Bruce Linton, then co-CEO of Canopy Growth, was standing in front of the old post office building on Russell Street in Smiths Falls one evening with Mayor Shawn Pankow, waiting for Snoop Dogg to show up for their dinner date at Chuckles Jack.
“I turned to Shawn and said I think this is the nicest building in town, but’s it’s in terrible shape, why isn’t it being maintained?” recalled Linton.
Fast-forward to 2021, Linton has been recognized with the Lieutenant-Governor’s Heritage Award for Excellence in conservation for the restoration of that same building.
That early discussion with the mayor in front of the Fuller Post Office led to a connection with the owners and from there it wasn’t long before Linton purchased the building.
“She had caught my eye when I first passed through town in 2013; I visited her cautiously for years and a love grew that was costly and worth every penny,” said Linton.
In many ways restoring the building wasn’t only a labour of love for the building, it was also a tribute to the town that had welcomed Tweed/Canopy Growth into the old Hershey factory, said Linton.
“It’s my way of saying thank you to Smiths Falls,” said Linton, who adds he doesn’t own a fancy car, a second home or a cottage – but he owns a post office.
Originally designed by Thomas Fuller, chief architect to the dominion of Canada in the 1800s, the old post office was built using red-brown sandstone on a foundation of Beckwith Township limestone in 1894.
It is one of 80 post offices designed by Fuller between 1881 and 1897 in the Romanesque Revival style, a list that includes Brockville’s own Thomas Fuller Building.

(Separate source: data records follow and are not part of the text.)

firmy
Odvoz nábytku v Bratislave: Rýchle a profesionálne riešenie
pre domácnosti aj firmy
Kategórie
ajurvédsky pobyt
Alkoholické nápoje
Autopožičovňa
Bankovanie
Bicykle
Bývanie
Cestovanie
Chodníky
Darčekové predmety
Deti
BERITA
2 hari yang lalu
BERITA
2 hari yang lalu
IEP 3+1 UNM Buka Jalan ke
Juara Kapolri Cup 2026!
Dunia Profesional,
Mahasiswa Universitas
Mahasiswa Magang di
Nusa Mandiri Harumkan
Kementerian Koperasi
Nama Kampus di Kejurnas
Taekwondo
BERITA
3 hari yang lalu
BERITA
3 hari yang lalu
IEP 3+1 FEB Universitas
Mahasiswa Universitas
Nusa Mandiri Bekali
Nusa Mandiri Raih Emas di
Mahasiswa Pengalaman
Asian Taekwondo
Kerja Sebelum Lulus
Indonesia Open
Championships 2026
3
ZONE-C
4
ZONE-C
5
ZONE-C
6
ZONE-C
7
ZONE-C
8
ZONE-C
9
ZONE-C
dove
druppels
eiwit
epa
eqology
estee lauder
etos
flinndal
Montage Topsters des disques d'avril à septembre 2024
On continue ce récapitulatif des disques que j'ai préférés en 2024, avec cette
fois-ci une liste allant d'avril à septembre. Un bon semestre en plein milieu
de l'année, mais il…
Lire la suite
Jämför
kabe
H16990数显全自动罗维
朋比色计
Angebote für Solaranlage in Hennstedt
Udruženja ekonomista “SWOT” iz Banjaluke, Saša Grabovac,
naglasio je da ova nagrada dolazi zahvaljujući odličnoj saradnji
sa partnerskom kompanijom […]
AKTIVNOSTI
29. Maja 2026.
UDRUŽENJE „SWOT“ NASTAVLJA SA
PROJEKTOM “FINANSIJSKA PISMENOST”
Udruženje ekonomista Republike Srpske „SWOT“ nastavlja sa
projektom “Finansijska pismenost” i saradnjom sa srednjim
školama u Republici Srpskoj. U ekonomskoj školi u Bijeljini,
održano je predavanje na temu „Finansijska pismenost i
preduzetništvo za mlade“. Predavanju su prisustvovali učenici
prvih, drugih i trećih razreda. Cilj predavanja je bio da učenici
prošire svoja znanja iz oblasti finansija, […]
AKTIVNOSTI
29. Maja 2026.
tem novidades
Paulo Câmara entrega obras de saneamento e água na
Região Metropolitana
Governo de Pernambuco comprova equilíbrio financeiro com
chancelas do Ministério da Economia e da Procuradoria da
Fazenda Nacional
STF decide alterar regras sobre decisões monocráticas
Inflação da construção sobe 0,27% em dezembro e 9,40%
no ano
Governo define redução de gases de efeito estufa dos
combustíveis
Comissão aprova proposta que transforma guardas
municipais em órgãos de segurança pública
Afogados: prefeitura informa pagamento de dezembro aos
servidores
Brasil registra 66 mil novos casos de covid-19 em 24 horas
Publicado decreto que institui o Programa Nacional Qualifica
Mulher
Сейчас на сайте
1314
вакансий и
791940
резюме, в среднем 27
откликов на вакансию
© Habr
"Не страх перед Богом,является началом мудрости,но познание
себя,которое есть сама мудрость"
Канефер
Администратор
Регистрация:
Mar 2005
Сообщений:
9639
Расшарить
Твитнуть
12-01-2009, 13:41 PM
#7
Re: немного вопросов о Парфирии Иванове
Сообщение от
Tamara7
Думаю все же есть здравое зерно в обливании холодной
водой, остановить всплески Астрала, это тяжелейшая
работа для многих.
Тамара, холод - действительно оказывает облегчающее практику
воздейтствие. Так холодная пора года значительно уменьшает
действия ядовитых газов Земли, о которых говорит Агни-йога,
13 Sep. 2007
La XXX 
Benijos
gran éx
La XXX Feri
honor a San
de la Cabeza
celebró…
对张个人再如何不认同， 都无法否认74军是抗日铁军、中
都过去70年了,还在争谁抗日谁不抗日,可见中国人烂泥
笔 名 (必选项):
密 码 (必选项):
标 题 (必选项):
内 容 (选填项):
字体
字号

The clock tower was added sometime after the Smiths Falls building was completed.
It closed as a post office 1964 and the building received heritage designation in 1978. Linton purchased it in October 2018. At that point it was in such disrepair its future seemed endangered.
“The Fuller Post Office is a building that has long been regarded as one of our most important heritage assets and means something to everyone in Smiths Falls. It has long been in need of an owner who possessed the vision and commitment to restore it to its original glory, and we were thrilled when Bruce purchased it with an eye towards restoration,” said Pankow.
The building has a colourful history.
It once housed a speakeasy in the basement which was followed by a chapter of Alcoholics Anonymous. On the main floors it went from being a post office to an armoury to a girls’ high school to office space.
“When I bought it, I had no plan at all. The ‘why’ is my specialty, the ‘how’ is often not so clear,” said Linton.
The timing just worked out. Linton had connected with old friend Dwight Brown, semi-retired from construction giant PCL Canada, and had persuaded him to come out and oversee work at the Hershey factory. When Brown heard of the acquisition he offered to take a look, but he too got hooked and took on the job as project manager.
With Brown overseeing the project, Linton hired Ryan Peters of AFM Construction, and Paul Moore for the specialty mason’s work, but 95 per cent of the workforce was local.
Restoration began in February 2019 and was completed in October 2019. The restoration involved a complete renovation from basement to clock tower and extensive research to ensure architectural details and millwork restoration were done according to traditional methods using original materials.
“I believe the magnitude of this project was far greater than Bruce had initially anticipated, but we were confident his love for this building would carry him beyond every obstacle,” said Pankow.
Linton has renovated the building with authenticity but with modern bells and whistles. The clock has retained its original face, for example, but is lit with LED light, sports a new sturdier glass face, and can play programmable music as needed.
His vision for the building gives a nod to its history and the town’s future. The basement, he says, will be a very high-end bar.
“It won’t have any signs outside, just a red light; when the light is on the bar is open,” said Linton, in a gentle nod to its history as a speakeasy.
The ground floor has been designed for shared office space, and Linton hopes to rent the spaces out to a lawyer, an accountant, an engineering firm and an IT firm – basically a variety of business support services.
“If these companies offer their services pro-bono to small businesses in town, I will reduce their rent,” said Linton, who says he wants to encourage and help build better businesses in the area.
The second floor has three apartments with in-floor heating and all-new windows.
“The entire place is using 10 per cent of the energy to heat that it used when I bought it,” said Linton, adding that he hopes the restoration will inspire other building owners in the town to undertake restoration work, and inspire pride in residents for the beauty of the town’s architectural heritage.
While Linton won’t speak of the cost, he admits it’s his future grandchildren who might realize a return on the investment he made.
“Without question, Bruce is the only person who would have had the fortitude to complete this project regardless of the time, energy and cost involved. We’re very pleased that he has received recognition for his contribution through the Lieutenant-Governor’s award,” said Pankow.
Linton had no idea he had even been nominated for the award; it came as a complete surprise.
“I had no clue such an award existed, but it was nice to receive the recognition, so thank you to whoever filled out the forms and submitted the nomination,” said Linton.